Challenges of Asynchronous Design
While this architecture solves many problems it introduces new complexity that the system designer must manage carefully.
Eventual Consistency
As we discussed in our post on the CAP Theorem asynchronous systems are naturally A P systems that prioritize Availability over instant Consistency.
When Service A writes a message to the Queue and Service B reads it there is a short time delay. During this delay Service A’s data store is updated but Service B’s is not yet updated. The system accepts that the two services will eventually converge on the same data. The designer must ensure the business can tolerate this short window of data being slightly out of sync.
Distributed Transactions and the Saga Pattern
In a traditional synchronous system if a payment fails you can simply roll back the entire database transaction. In an event driven system a payment is no longer one single action.
If an order event triggers $5$ separate services asynchronously and the first four succeed but the fifth one fails you cannot use a simple database rollback. You must use the Saga Pattern. This involves creating a new Compensating Event to undo the work done by the first four services. For example if the Shipping Service fails it sends a refund payment event to the Billing Service.
Debugging and Tracing
In a synchronous system you can trace a transaction by following a single chain of direct calls. In an event driven system one event might trigger 10 other events which then trigger 10 more.

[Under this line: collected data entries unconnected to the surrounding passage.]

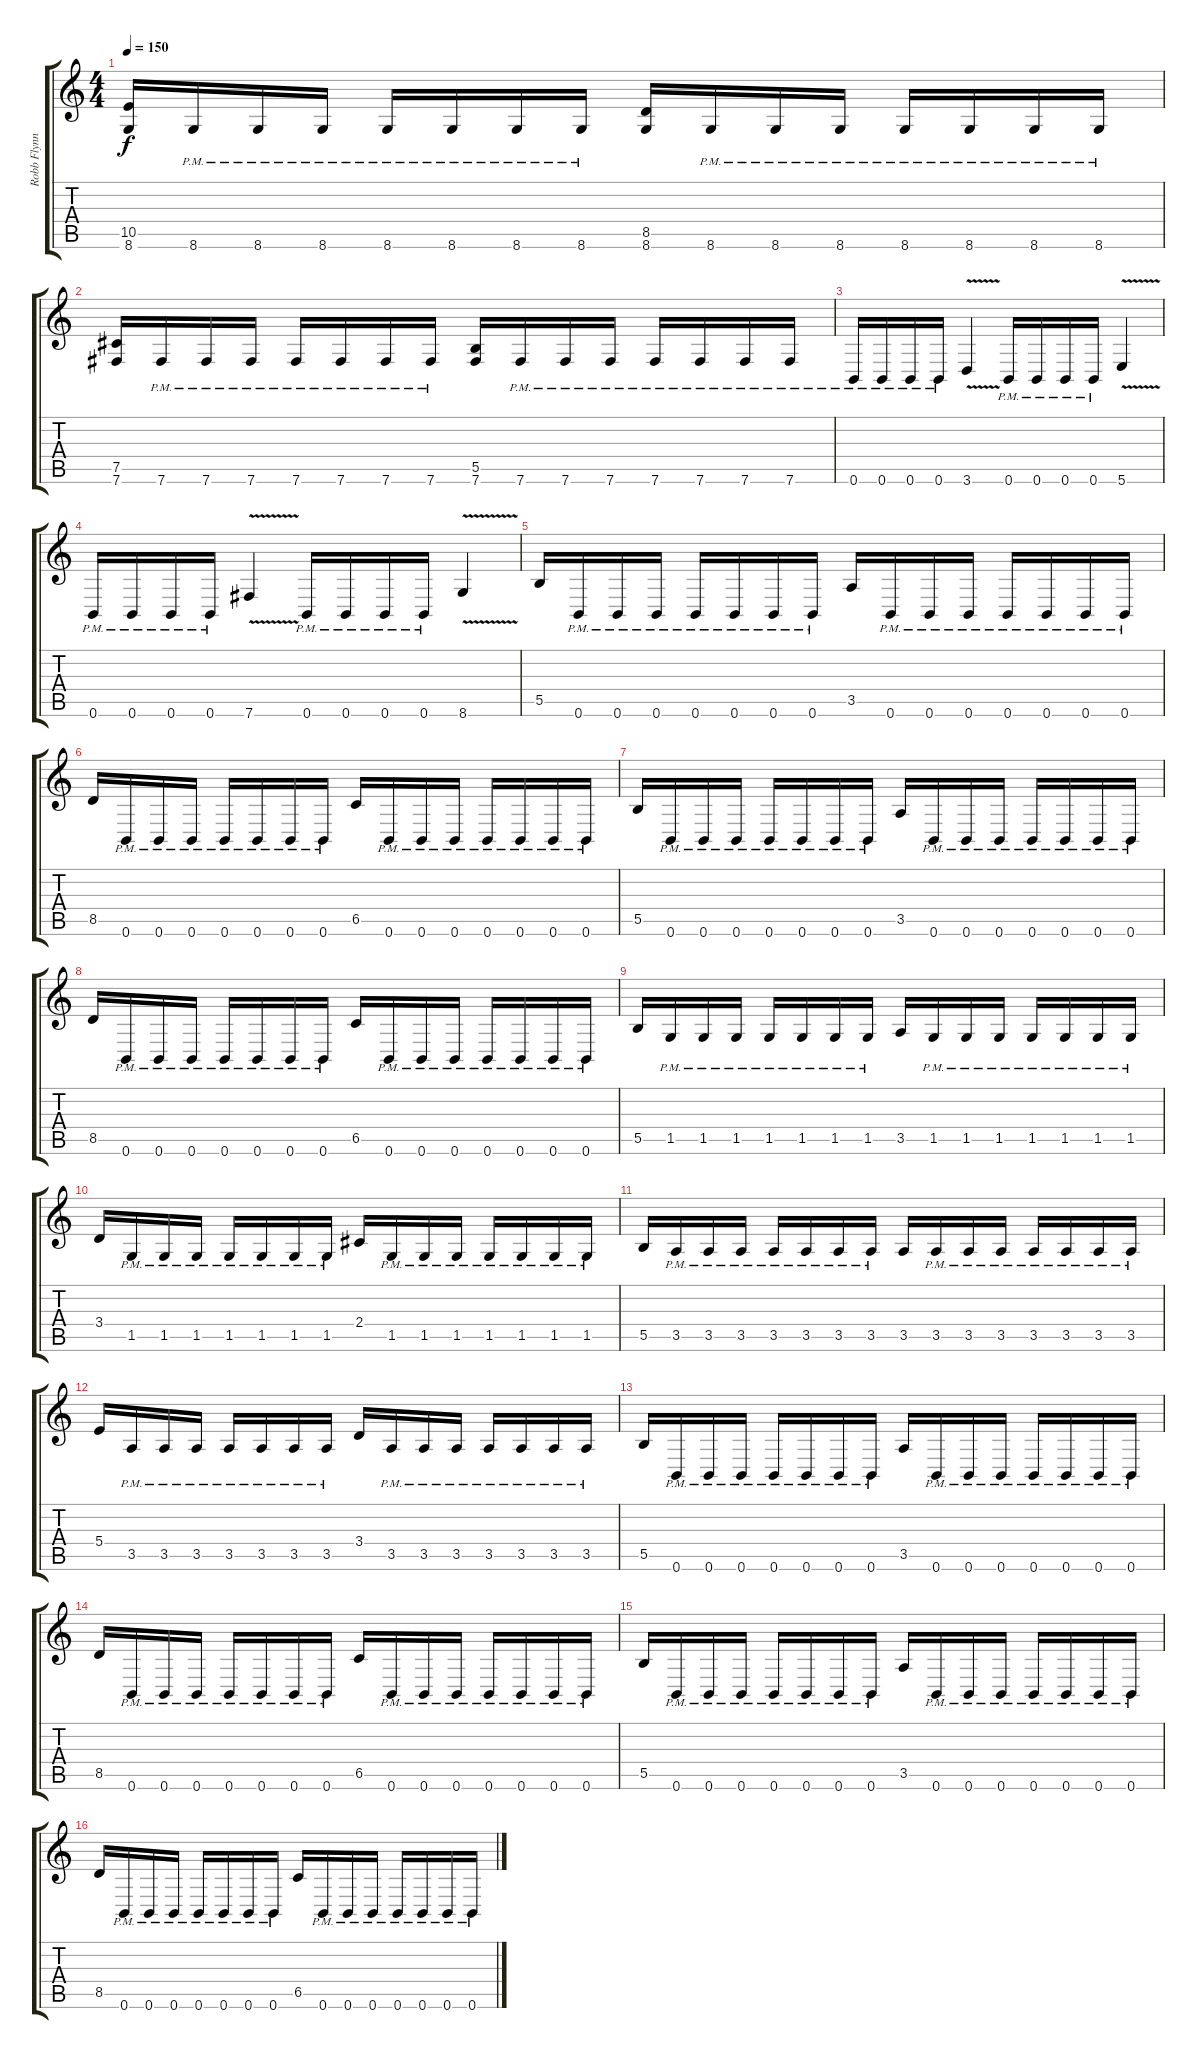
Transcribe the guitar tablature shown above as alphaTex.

\track ("Robb Flynn" "Robb Flynn") {instrument distortionguitar}
\staff {score tabs}
\tuning (Db4 Ab3 E3 B2 Gb2 B1) {hide}
\ts (4 4)
\tempo 150
\clef g2
\ks c
(10.5 8.6).16{dy f} 8.6{pm}.16 8.6{pm}.16 8.6{pm}.16 8.6{pm}.16 8.6{pm}.16 8.6{pm}.16 8.6{pm}.16 (8.5 8.6).16 8.6{pm}.16 8.6{pm}.16 8.6{pm}.16 8.6{pm}.16 8.6{pm}.16 8.6{pm}.16 8.6{pm}.16 |
(7.5 7.6).16 7.6{pm}.16 7.6{pm}.16 7.6{pm}.16 7.6{pm}.16 7.6{pm}.16 7.6{pm}.16 7.6{pm}.16 (5.5 7.6).16 7.6{pm}.16 7.6{pm}.16 7.6{pm}.16 7.6{pm}.16 7.6{pm}.16 7.6{pm}.16 7.6{pm}.16 |
0.6{pm}.16 0.6{pm}.16 0.6{pm}.16 0.6{pm}.16 3.6{v}.4 0.6{pm}.16 0.6{pm}.16 0.6{pm}.16 0.6{pm}.16 5.6{v}.4 |
0.6{pm}.16 0.6{pm}.16 0.6{pm}.16 0.6{pm}.16 7.6{v}.4 0.6{pm}.16 0.6{pm}.16 0.6{pm}.16 0.6{pm}.16 8.6{v}.4 |
5.5.16 0.6{pm}.16 0.6{pm}.16 0.6{pm}.16 0.6{pm}.16 0.6{pm}.16 0.6{pm}.16 0.6{pm}.16 3.5.16 0.6{pm}.16 0.6{pm}.16 0.6{pm}.16 0.6{pm}.16 0.6{pm}.16 0.6{pm}.16 0.6{pm}.16 |
8.5.16 0.6{pm}.16 0.6{pm}.16 0.6{pm}.16 0.6{pm}.16 0.6{pm}.16 0.6{pm}.16 0.6{pm}.16 6.5.16 0.6{pm}.16 0.6{pm}.16 0.6{pm}.16 0.6{pm}.16 0.6{pm}.16 0.6{pm}.16 0.6{pm}.16 |
5.5.16 0.6{pm}.16 0.6{pm}.16 0.6{pm}.16 0.6{pm}.16 0.6{pm}.16 0.6{pm}.16 0.6{pm}.16 3.5.16 0.6{pm}.16 0.6{pm}.16 0.6{pm}.16 0.6{pm}.16 0.6{pm}.16 0.6{pm}.16 0.6{pm}.16 |
8.5.16 0.6{pm}.16 0.6{pm}.16 0.6{pm}.16 0.6{pm}.16 0.6{pm}.16 0.6{pm}.16 0.6{pm}.16 6.5.16 0.6{pm}.16 0.6{pm}.16 0.6{pm}.16 0.6{pm}.16 0.6{pm}.16 0.6{pm}.16 0.6{pm}.16 |
5.5.16 1.5{pm}.16 1.5{pm}.16 1.5{pm}.16 1.5{pm}.16 1.5{pm}.16 1.5{pm}.16 1.5{pm}.16 3.5.16 1.5{pm}.16 1.5{pm}.16 1.5{pm}.16 1.5{pm}.16 1.5{pm}.16 1.5{pm}.16 1.5{pm}.16 |
3.4.16 1.5{pm}.16 1.5{pm}.16 1.5{pm}.16 1.5{pm}.16 1.5{pm}.16 1.5{pm}.16 1.5{pm}.16 2.4.16 1.5{pm}.16 1.5{pm}.16 1.5{pm}.16 1.5{pm}.16 1.5{pm}.16 1.5{pm}.16 1.5{pm}.16 |
5.5.16 3.5{pm}.16 3.5{pm}.16 3.5{pm}.16 3.5{pm}.16 3.5{pm}.16 3.5{pm}.16 3.5{pm}.16 3.5.16 3.5{pm}.16 3.5{pm}.16 3.5{pm}.16 3.5{pm}.16 3.5{pm}.16 3.5{pm}.16 3.5{pm}.16 |
5.4.16 3.5{pm}.16 3.5{pm}.16 3.5{pm}.16 3.5{pm}.16 3.5{pm}.16 3.5{pm}.16 3.5{pm}.16 3.4.16 3.5{pm}.16 3.5{pm}.16 3.5{pm}.16 3.5{pm}.16 3.5{pm}.16 3.5{pm}.16 3.5{pm}.16 |
5.5.16 0.6{pm}.16 0.6{pm}.16 0.6{pm}.16 0.6{pm}.16 0.6{pm}.16 0.6{pm}.16 0.6{pm}.16 3.5.16 0.6{pm}.16 0.6{pm}.16 0.6{pm}.16 0.6{pm}.16 0.6{pm}.16 0.6{pm}.16 0.6{pm}.16 |
8.5.16 0.6{pm}.16 0.6{pm}.16 0.6{pm}.16 0.6{pm}.16 0.6{pm}.16 0.6{pm}.16 0.6{pm}.16 6.5.16 0.6{pm}.16 0.6{pm}.16 0.6{pm}.16 0.6{pm}.16 0.6{pm}.16 0.6{pm}.16 0.6{pm}.16 |
5.5.16 0.6{pm}.16 0.6{pm}.16 0.6{pm}.16 0.6{pm}.16 0.6{pm}.16 0.6{pm}.16 0.6{pm}.16 3.5.16 0.6{pm}.16 0.6{pm}.16 0.6{pm}.16 0.6{pm}.16 0.6{pm}.16 0.6{pm}.16 0.6{pm}.16 |
8.5.16 0.6{pm}.16 0.6{pm}.16 0.6{pm}.16 0.6{pm}.16 0.6{pm}.16 0.6{pm}.16 0.6{pm}.16 6.5.16 0.6{pm}.16 0.6{pm}.16 0.6{pm}.16 0.6{pm}.16 0.6{pm}.16 0.6{pm}.16 0.6{pm}.16
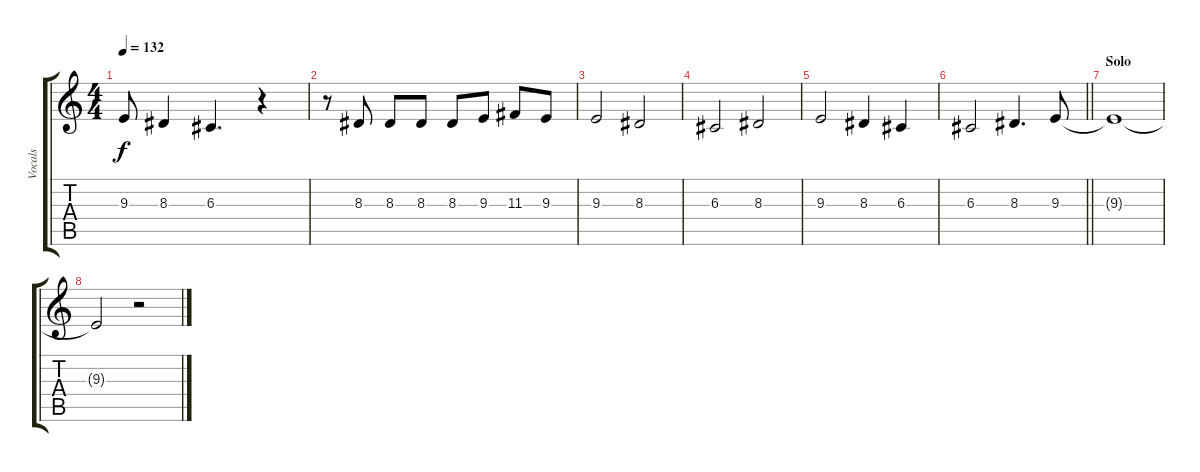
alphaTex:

\track ("Vocals" "Vocals") {instrument altosax}
\staff {score tabs}
\tuning (E4 B3 G3 D3 A2 E2) {hide}
\ts (4 4)
\tempo 132
\clef g2
\ks c
9.3{t}.8{dy f} 8.3.4 6.3.4{d} r.4 |
r.8 8.3.8 8.3.8 8.3.8 8.3.8 9.3.8 11.3.8 9.3.8 |
9.3.2 8.3.2 |
6.3.2 8.3.2 |
9.3.2 8.3.4 6.3.4 |
\barLineRight lightlight
6.3.2 8.3.4{d} 9.3.8 |
\section ("" "Solo")
9.3{t}.1 |
9.3{t}.2 r.2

Tracing a single user action through this complex network is very difficult. You must implement Distributed Tracing. This involves attaching a unique ID to the first event and passing this ID along with every subsequent event. This allows a monitoring system to reconstruct the entire flow and pinpoint the exact source of an error.
The Next Step
The move from synchronous to asynchronous design using Message Queues is a requirement for creating any massive and resilient microservice architecture. It provides the essential layer of Decoupling that allows services to fail independently and process massive bursts of traffic without crashing.
You now understand the complete foundation of system design. We have covered requirements and reliability and data consistency and capacity and communication.